The logistic regression model showed moderate performance with an accuracy of approximately 55%. The ROC-AUC score of 0.5 suggests that the model’s predictive power was slightly better than random guessing but not highly robust. Furthermore, the deviance residual analysis indicated that the model was not an ideal fit, as patterns were observed in the residuals, highlighting the need for a more complex model or additional feature engineering.
Despite the limitations, the model demonstrated an ability to
identify some key predictors, such as Account_length,
Age, and Years_employed, which significantly
impacted the risk of default.
The analysis revealed that logistic regression, while easy to
interpret, struggled with the imbalanced nature of the dataset and the
complexity of relationships between features.
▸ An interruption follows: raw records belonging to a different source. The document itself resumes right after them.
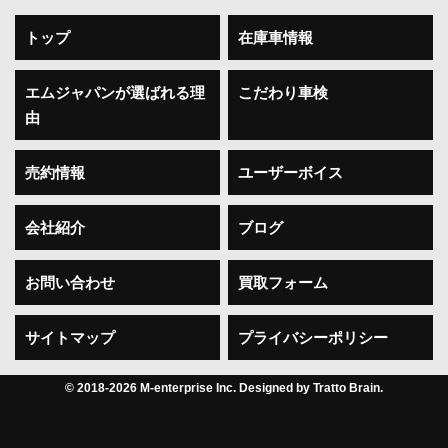
トップ
在庫車情報
エムジャパンが選ばれる理
こだわり車検
由
売約情報
ユーザーボイス
会社紹介
ブログ
お問い合わせ
買取フォーム
サイトマップ
プライバシーポリシー
© 2018-2026 M-enterprise Inc. Designed by
Tratto Brain
.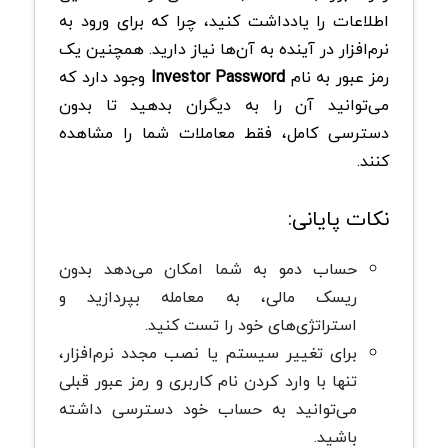
اطلاعات را یادداشت کنید، چرا که برای ورود به
نرم‌افزار در آینده به آن‌ها نیاز دارید. همچنین یک
رمز عبور به نام
Investor Password
وجود دارد که
می‌توانید آن را به دیگران بدهید تا بدون
دسترسی کامل، فقط معاملات شما را مشاهده
کنند.
نکات پایانی:
حساب دمو به شما امکان می‌دهد بدون
ریسک مالی، به معامله بپردازید و
استراتژی‌های خود را تست کنید.
برای تغییر سیستم یا نصب مجدد نرم‌افزار،
تنها با وارد کردن نام کاربری و رمز عبور قبلی
می‌توانید به حساب خود دسترسی داشته
باشید.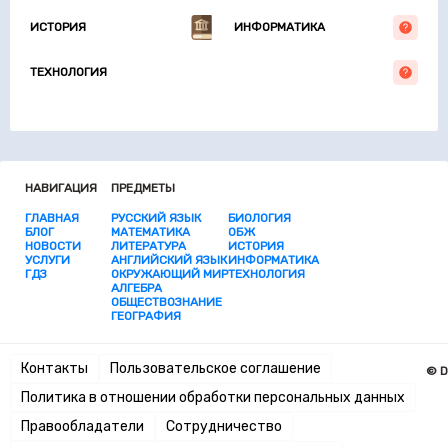
ИСТОРИЯ
ИНФОРМАТИКА
ТЕХНОЛОГИЯ
НАВИГАЦИЯ
ПРЕДМЕТЫ
ГЛАВНАЯ
РУССКИЙ ЯЗЫК
БИОЛОГИЯ
БЛОГ
МАТЕМАТИКА
ОБЖ
НОВОСТИ
ЛИТЕРАТУРА
ИСТОРИЯ
УСЛУГИ
АНГЛИЙСКИЙ ЯЗЫК
ИНФОРМАТИКА
ГДЗ
ОКРУЖАЮЩИЙ МИР
ТЕХНОЛОГИЯ
АЛГЕБРА
ОБЩЕСТВОЗНАНИЕ
ГЕОГРАФИЯ
Контакты
Пользовательское соглашение
© D
Политика в отношении обработки персональных данных
Правообладатели
Сотрудничество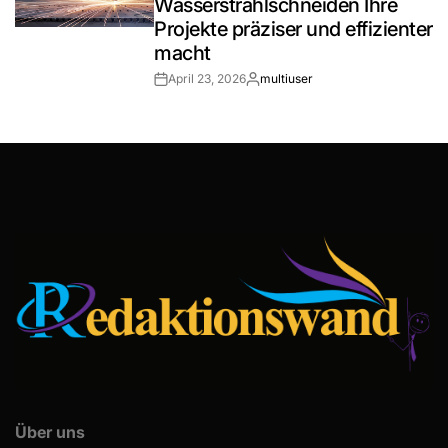
Wasserstrahlschneiden Ihre
Projekte präziser und effizienter
macht
April 23, 2026
multiuser
Post
By:
Date
Über uns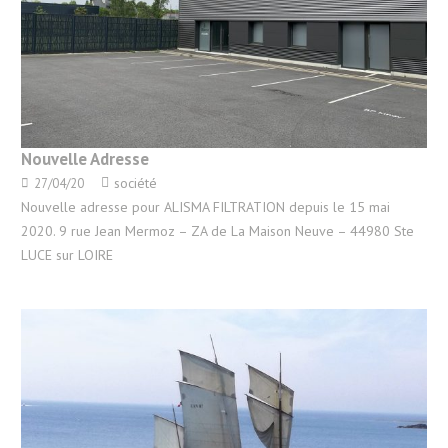
Nouvelle Adresse
société
27/04/20
Nouvelle adresse pour ALISMA FILTRATION depuis le 15 mai
2020. 9 rue Jean Mermoz – ZA de La Maison Neuve – 44980 Ste
LUCE sur LOIRE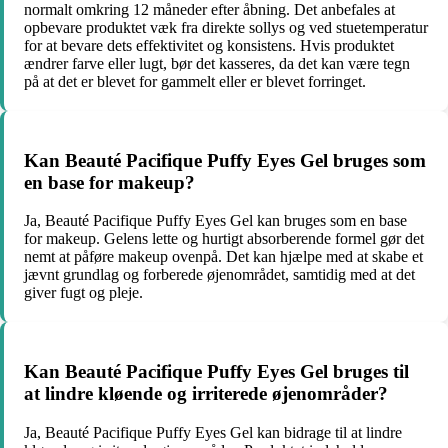
normalt omkring 12 måneder efter åbning. Det anbefales at
opbevare produktet væk fra direkte sollys og ved stuetemperatur
for at bevare dets effektivitet og konsistens. Hvis produktet
ændrer farve eller lugt, bør det kasseres, da det kan være tegn
på at det er blevet for gammelt eller er blevet forringet.
Kan Beauté Pacifique Puffy Eyes Gel bruges som
en base for makeup?
Ja, Beauté Pacifique Puffy Eyes Gel kan bruges som en base
for makeup. Gelens lette og hurtigt absorberende formel gør det
nemt at påføre makeup ovenpå. Det kan hjælpe med at skabe et
jævnt grundlag og forberede øjenområdet, samtidig med at det
giver fugt og pleje.
Kan Beauté Pacifique Puffy Eyes Gel bruges til
at lindre kløende og irriterede øjenområder?
Ja, Beauté Pacifique Puffy Eyes Gel kan bidrage til at lindre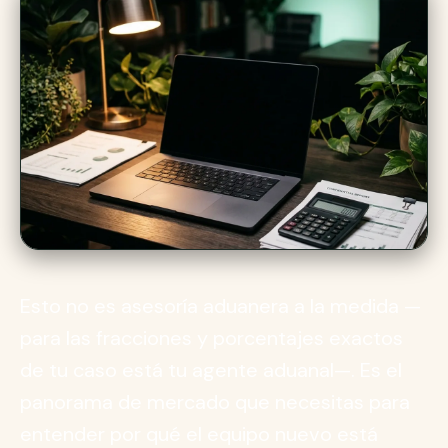
Esto no es asesoría aduanera a la medida —
para las fracciones y porcentajes exactos
de tu caso está tu agente aduanal—. Es el
panorama de mercado que necesitas para
entender por qué el equipo nuevo está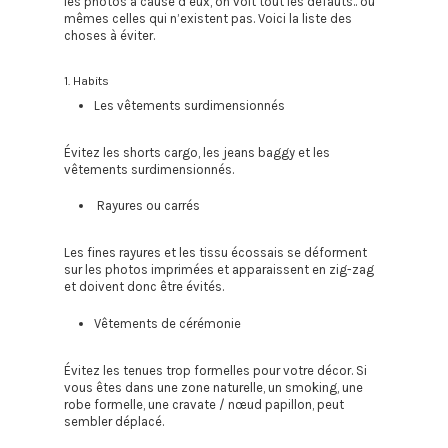
les photos à cause d’eux, on voit tout les défauts.. ou
mêmes celles qui n’existent pas. Voici la liste des
choses à éviter.
1. Habits
Les vêtements surdimensionnés
Évitez les shorts cargo, les jeans baggy et les
vêtements surdimensionnés.
Rayures ou carrés
Les fines rayures et les tissu écossais se déforment
sur les photos imprimées et apparaissent en zig-zag
et doivent donc être évités.
Vêtements de cérémonie
Évitez les tenues trop formelles pour votre décor. Si
vous êtes dans une zone naturelle, un smoking, une
robe formelle, une cravate / nœud papillon, peut
sembler déplacé.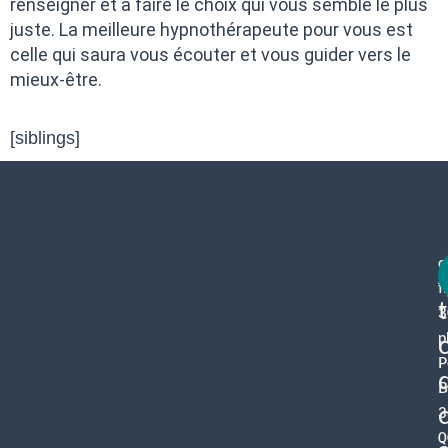
renseigner et à faire le choix qui vous semble le plus
juste. La meilleure hypnothérapeute pour vous est
celle qui saura vous écouter et vous guider vers le
mieux-être.
[siblings]
c
f
3
p
P
B
3
0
Key features like
Email, Age, and Years_employed
were found to be significant predictors, but the high residuals and low
specificity suggested that the model did not capture the full complexity
of the problem.
For future work, alternative models such as random forests or gradient boosting could be explored to improve predictive accuracy. Additionally, addressing class imbalance with techniques like SMOTE (Synthetic Minority Over-sampling Technique) may lead to better model performance.
The project successfully provided insights into the features influencing credit risk and set the foundation for further refinement in predictive modeling.